O grupo, formado por Fred di Giacomo (voz, violão, baixo e cavaco), Diego Bravo (percussão e backing vocals), Karin Hueck (voz e teclado) e Tiago Van Deursen (voz, violão, gaita e cavaco), transmuta a fina poeira dos afetos de uma casa em som, em memória, em miudezas singulares. Como uma nuvem, que podemos admirar, mas, ao primeiro sinal de tentar capturá-la nas mãos ela se desfaz, a música tem o mesmo sentido: não conseguimos pegar o ar dessas canções: só é possível sentir o calor do abraço que elas trazem. E isso é lindo. Amar só pelos sentidos. Se sentir bem sem precisar encaixotar.
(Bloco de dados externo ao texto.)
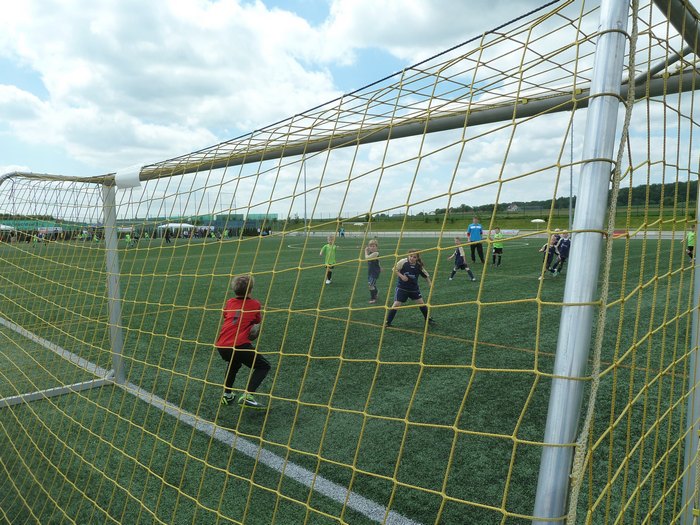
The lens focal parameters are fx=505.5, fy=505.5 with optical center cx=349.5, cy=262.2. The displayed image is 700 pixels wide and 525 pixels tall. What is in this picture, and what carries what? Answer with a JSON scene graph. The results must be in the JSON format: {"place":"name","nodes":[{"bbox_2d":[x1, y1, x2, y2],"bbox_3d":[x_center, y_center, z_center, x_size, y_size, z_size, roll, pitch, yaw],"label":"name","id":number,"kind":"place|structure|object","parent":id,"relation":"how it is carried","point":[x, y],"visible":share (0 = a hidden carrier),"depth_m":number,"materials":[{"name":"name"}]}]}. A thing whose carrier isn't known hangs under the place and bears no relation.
{"place":"outdoors","nodes":[
{"label":"outdoors","id":0,"kind":"place"},
{"bbox_2d":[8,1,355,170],"label":"cloud","id":1,"kind":"structure","parent":0,"point":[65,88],"materials":[{"name":"white"}]},
{"bbox_2d":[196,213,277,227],"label":"green building","id":2,"kind":"structure","parent":0,"point":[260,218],"visible":0.48,"materials":[{"name":"green"}]},
{"bbox_2d":[0,0,699,217],"label":"sky","id":3,"kind":"structure","parent":0,"point":[403,43],"materials":[{"name":"blue"}]},
{"bbox_2d":[1,235,699,524],"label":"soccer field","id":4,"kind":"structure","parent":0,"point":[39,400],"materials":[{"name":"green"}]},
{"bbox_2d":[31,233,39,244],"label":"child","id":5,"kind":"object","parent":4,"relation":"on","point":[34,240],"visible":0.69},
{"bbox_2d":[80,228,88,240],"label":"person","id":6,"kind":"object","parent":4,"relation":"on","point":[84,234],"visible":0.78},
{"bbox_2d":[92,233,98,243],"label":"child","id":7,"kind":"object","parent":4,"relation":"on","point":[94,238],"visible":0.72,"depth_m":42.38},
{"bbox_2d":[124,233,131,246],"bbox_3d":[-17.102,-1.695,38.960,0.650,1.111,0.562,4,7,43],"label":"child","id":8,"kind":"object","parent":4,"relation":"on","point":[128,238],"visible":0.91,"depth_m":38.85},
{"bbox_2d":[164,227,170,242],"bbox_3d":[-17.223,-2.661,47.510,0.814,1.708,0.759,4,7,43],"label":"person","id":9,"kind":"object","parent":4,"relation":"on","point":[167,238],"visible":0.87,"depth_m":47.42},
{"bbox_2d":[157,222,194,236],"bbox_3d":[-19.567,-3.420,56.896,3.437,2.148,3.379,4,7,43],"label":"canopy tent","id":10,"kind":"object","parent":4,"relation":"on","point":[190,225],"visible":0.71,"depth_m":55.75,"materials":[{"name":"white fabric"}]},
{"bbox_2d":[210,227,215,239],"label":"person","id":11,"kind":"object","parent":4,"relation":"on","point":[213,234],"visible":0.94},
{"bbox_2d":[222,227,228,238],"bbox_3d":[-12.580,-2.717,51.028,0.744,1.332,0.670,4,7,43],"label":"person","id":12,"kind":"object","parent":4,"relation":"on","point":[225,234],"visible":0.94,"depth_m":50.90},
{"bbox_2d":[216,275,268,408],"bbox_3d":[-0.905,0.684,4.263,0.417,1.085,0.541,0,5,-4],"label":"child","id":13,"kind":"object","parent":4,"relation":"on","point":[236,288],"visible":0.9,"depth_m":4.16},
{"bbox_2d":[319,235,337,284],"bbox_3d":[-0.514,-0.029,13.023,0.478,1.255,0.512,2,5,25],"label":"child","id":14,"kind":"object","parent":4,"relation":"on","point":[328,281],"visible":0.88,"depth_m":12.94},
{"bbox_2d":[338,226,345,236],"bbox_3d":[-0.818,-2.961,50.982,0.690,1.319,0.699,4,7,43],"label":"person","id":15,"kind":"object","parent":4,"relation":"on","point":[342,233],"visible":0.97,"depth_m":50.86},
{"bbox_2d":[0,0,699,524],"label":"soccer goal","id":16,"kind":"object","parent":4,"relation":"on","point":[699,230],"visible":0.97,"depth_m":1.26,"materials":[{"name":"metal"}]},
{"bbox_2d":[114,165,140,188],"bbox_3d":[-1.658,-0.640,3.785,0.235,0.181,0.142,4,7,43],"label":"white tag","id":17,"kind":"object","parent":16,"relation":"attached to","point":[135,183],"visible":0.83,"depth_m":3.75,"materials":[{"name":"white"}]},
{"bbox_2d":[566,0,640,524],"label":"rope","id":18,"kind":"object","parent":16,"relation":"hanging from","point":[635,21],"visible":0.87,"depth_m":1.21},
{"bbox_2d":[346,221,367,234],"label":"parasol","id":19,"kind":"object","parent":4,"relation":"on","point":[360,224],"visible":0.84,"depth_m":55.34,"materials":[{"name":"white"}]},
{"bbox_2d":[363,238,380,301],"bbox_3d":[0.458,0.186,9.931,0.455,1.259,0.485,4,7,43],"label":"child","id":20,"kind":"object","parent":4,"relation":"on","point":[370,247],"visible":0.84,"depth_m":9.84},
{"bbox_2d":[385,247,436,327],"bbox_3d":[0.889,0.402,7.448,0.609,1.153,0.712,2,5,25],"label":"child","id":21,"kind":"object","parent":4,"relation":"on","point":[412,261],"visible":0.91,"depth_m":7.38},
{"bbox_2d":[448,237,476,280],"bbox_3d":[2.876,-0.028,13.142,0.475,1.092,0.738,-3,6,-34],"label":"child","id":22,"kind":"object","parent":4,"relation":"on","point":[460,265],"visible":0.98,"depth_m":13.07},
{"bbox_2d":[466,216,485,263],"bbox_3d":[4.525,-0.762,18.158,0.552,1.612,0.921,0,5,-4],"label":"man","id":23,"kind":"object","parent":4,"relation":"on","point":[470,230],"visible":0.89,"depth_m":17.93},
{"bbox_2d":[490,227,504,266],"bbox_3d":[5.151,-0.506,17.577,0.534,1.311,0.525,4,7,43],"label":"child","id":24,"kind":"object","parent":4,"relation":"on","point":[496,250],"visible":0.92,"depth_m":17.47},
{"bbox_2d":[537,233,559,278],"bbox_3d":[5.314,-0.147,13.530,0.500,1.213,0.595,4,7,43],"label":"child","id":25,"kind":"object","parent":4,"relation":"on","point":[545,246],"visible":0.63,"depth_m":13.44},
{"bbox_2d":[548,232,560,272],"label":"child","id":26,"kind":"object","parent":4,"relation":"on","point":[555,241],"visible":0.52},
{"bbox_2d":[553,231,570,274],"bbox_3d":[6.071,-0.215,14.147,0.600,1.239,0.575,4,7,43],"label":"child","id":27,"kind":"object","parent":4,"relation":"on","point":[564,252],"visible":0.67,"depth_m":14.04},
{"bbox_2d":[686,229,695,260],"bbox_3d":[12.114,-0.647,17.716,0.605,1.225,0.578,4,7,43],"label":"child","id":28,"kind":"object","parent":4,"relation":"on","point":[690,241],"visible":0.61,"depth_m":17.71},
{"bbox_2d":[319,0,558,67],"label":"cloud","id":29,"kind":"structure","parent":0,"point":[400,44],"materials":[{"name":"white"}]},
{"bbox_2d":[273,229,693,238],"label":"low wall","id":30,"kind":"structure","parent":0,"point":[505,231],"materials":[{"name":"white"}]},
{"bbox_2d":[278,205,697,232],"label":"grass bank","id":31,"kind":"structure","parent":0,"point":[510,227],"materials":[{"name":"green plant"}]},
{"bbox_2d":[530,218,545,223],"bbox_3d":[19.204,-3.472,51.857,1.767,1.888,1.769,4,7,43],"label":"parasol","id":32,"kind":"object","parent":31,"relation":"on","point":[535,221],"visible":0.9,"depth_m":51.30,"materials":[{"name":"white fabric"}]},
{"bbox_2d":[569,123,573,231],"bbox_3d":[14.123,-5.201,32.358,0.467,8.214,0.462,4,7,43],"label":"pole","id":33,"kind":"object","parent":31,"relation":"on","point":[571,194],"visible":0.56,"depth_m":32.34,"materials":[{"name":"grey metal"}]},
{"bbox_2d":[506,203,519,211],"label":"house","id":34,"kind":"structure","parent":0,"point":[513,208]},
{"bbox_2d":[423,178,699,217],"label":"wooded hill","id":35,"kind":"structure","parent":0,"point":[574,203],"materials":[{"name":"green plant"}]},
{"label":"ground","id":36,"kind":"structure","parent":0},
{"bbox_2d":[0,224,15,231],"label":"canopy tent","id":37,"kind":"object","parent":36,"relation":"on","point":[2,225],"visible":0.71,"depth_m":53.61,"materials":[{"name":"white fabric"}]},
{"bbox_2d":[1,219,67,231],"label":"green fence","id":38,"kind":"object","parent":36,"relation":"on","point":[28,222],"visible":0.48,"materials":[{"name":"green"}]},
{"bbox_2d":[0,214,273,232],"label":"green fence","id":39,"kind":"object","parent":36,"relation":"on","point":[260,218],"visible":0.41,"depth_m":54.20,"materials":[{"name":"green"}]},
{"bbox_2d":[303,159,306,230],"bbox_3d":[-4.398,-6.523,49.407,0.518,8.420,0.533,4,7,43],"label":"light pole","id":40,"kind":"object","parent":36,"relation":"on","point":[305,194],"visible":0.63,"depth_m":49.34,"materials":[{"name":"grey metal"}]}
]}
Destaque para a canção “A janela”, que constrói um cenário onde morar não é mais um lugar, mas um estado: meu lar é quem eu gosto, e não onde me protejo da chuva. Assim como em “Desamparo”, as inserções de falas de Manoel de Barros só engrandecem e fazem todo sentido: é essa fala simples, mansa e profunda que transformam casas, sejam elas feitas de cimento ou pele.

O clipe de “O céu distrai” se faz incrível por tudo e, sobretudo, o que punge são as cores: quentes e tantas. Como uma casa. Tudo o que te importa está lá, independente da paleta de cores. Como uma pele. Tudo que é preciso chega, independente do lugar de onde veio. Assim como a capa do disco, em que não há nada mais vivo do que plantas no quintal, nada mais orgânico do que letras coloridas feitas a mão, nada mais nós do que “América”. Nada mais espetáculo do que a vida sendo cotidianamente vivida. Siga:

Se alguma coisa nos conecta é a música. Independente da língua, da origem, do estudo, do clima, da espécie. Que a Bedibê continue nessa estrada, conectando, como linhas de uma aranha, tudo o que importa.